I can sit down at my computer and pull up video footage of almost anything. Want to see about 100 different videos of people farting? Ta dah! Many billions of dollars of infrastructure have been built so that I can have hot and cold running fart videos on demand. It's a rich media world we live in.
But what about the biggest trial of the year? What techology is utilized to transmit these vital images to the justice-seeking citizens of the United States? Is it high-resolution images, transmitted across optical networks? Or maybe a cutting-edge compressed video stream, based on sophisticated imaging algorithms?
No, it's some dude and his colored pencils. Granted, it looks like a pretty sweet set of pencils, but still. We could replace this courtroom artiste with a $25 digital camera and get better pictures.
I'm sure there's some arcane law that prevents cameras from going into the courtroom, but it just looks like the photographer lost his lens and sheepishly turned in a drawing instead. "Sorry, boss, couldn't find my camera. I drew a purty picture though."

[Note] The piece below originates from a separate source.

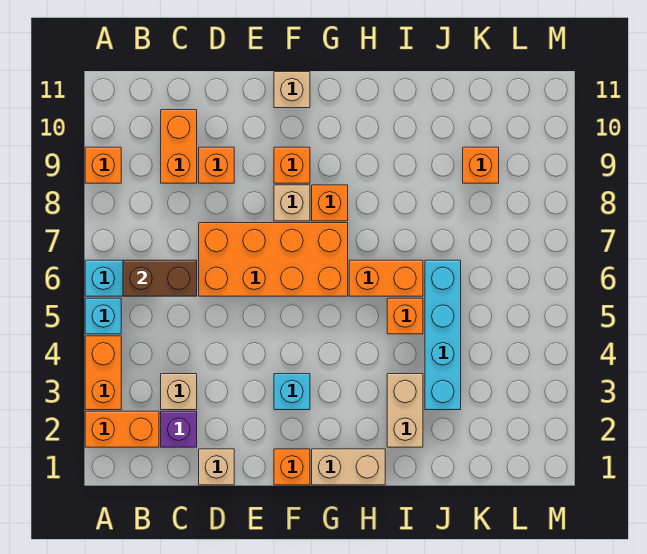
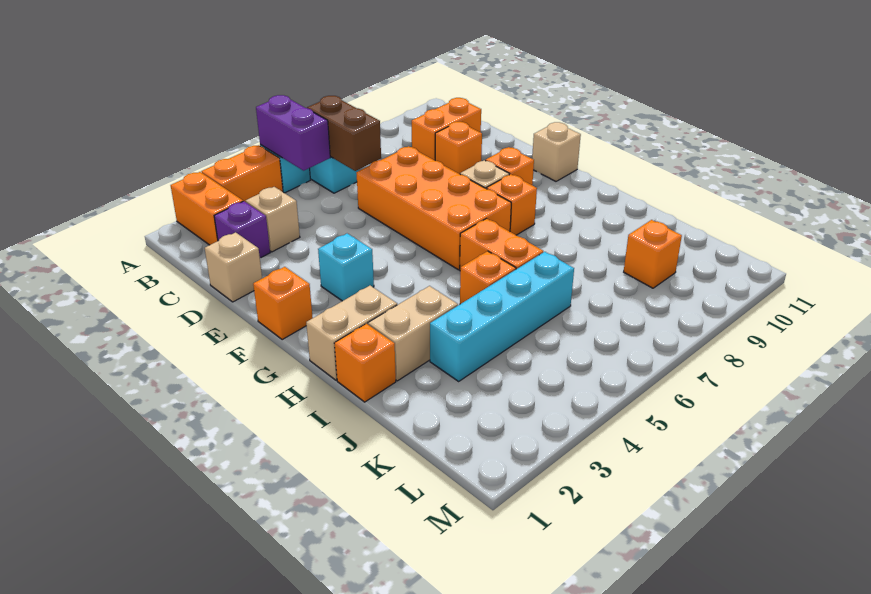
none -> purple 1x2 brick [256,95,330,171]
orange 1x1 brick [85,147,121,183] -> orange 1x1 brick moved to [334,324,396,402]
tan 1x2 brick [312,449,385,485] -> tan 1x2 brick turned to [306,286,397,380]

This reminds me of an English class I had in high school. Our teacher put a very strong emphasis on creativity and encouraged us to push the boundaries on our essays. A friend and I often just skipped the essay part entirely and turned in some other form of expression. These included:
- An interpretive dance
- A music video
- A sock puppet lip-synched musical
I've wandered off topic, but that's why courtroom artists amuse me.